DELİLLER VE GEREKÇE /
Dava adi ortaklık sözleşmesinden kaynaklanan alacak davasıdır.
Davacı ile davalı arasında yapılan sözleşmeye göre, davacı tarafça adi ortaklığın diğer tarafı olan davalıya alacak davası yöneltmiş ise de; davalı tarafın süresi içerisinde yetki itirazında bulunması nedeniyle öncelikle bu hususun değerlendirilmesi gerekmiştir.

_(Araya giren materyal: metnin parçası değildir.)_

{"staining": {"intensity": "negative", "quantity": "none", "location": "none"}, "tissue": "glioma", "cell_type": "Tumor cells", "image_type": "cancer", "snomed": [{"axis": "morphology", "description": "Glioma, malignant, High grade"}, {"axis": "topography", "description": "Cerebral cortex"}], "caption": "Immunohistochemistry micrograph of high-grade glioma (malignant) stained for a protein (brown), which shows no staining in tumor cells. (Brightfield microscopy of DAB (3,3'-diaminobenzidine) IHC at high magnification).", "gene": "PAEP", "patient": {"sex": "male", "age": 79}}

Yetki anlaşması HMK 17.maddesinde “Tacirler veya kamu tüzel kişileri aralarında doğmuş veya doğabilecek bir uyuşmazlık hakkında, bir veya birden fazla mahkemeyi sözleşme ile yetkili kılabilirler. Taraflarca aksi kararlaştırılmadıkça dava sadece sözleşme ile belirlenen bu mahkemelerde açılır.” şeklindeki düzenleme dikkate alındığında yetki anlaşmasının tarafı olmak için mutlak surette bir tacir veya kamu tüzel kişisi olması gerektiği sabittir. Dosyamız tarafları yönünden yapılan incelemede, dosyamız davalısının adi ortaklığın tarafı olduğu, davacının tacir olduğu, her iki taraf için işin ticari iş olduğu, dava dilekçesi ile dosyaya sunulan Sözleşmenin 8.maddesinde; ihtilafların çözümü için … İcra ve Mahkemelerinin yetkili kılındığı, geçerli olan yetki anlaşmasına göre de, davaya bakma yetkisinin mahkememize değil, … Asliye Ticaret Mahkemesi olduğuna kanaat getirilmiş ve süresi içerisinde davalı tarafça yapılan yetki itirazı yerinde görülmekle aşağıdaki şekilde karar verilmiştir.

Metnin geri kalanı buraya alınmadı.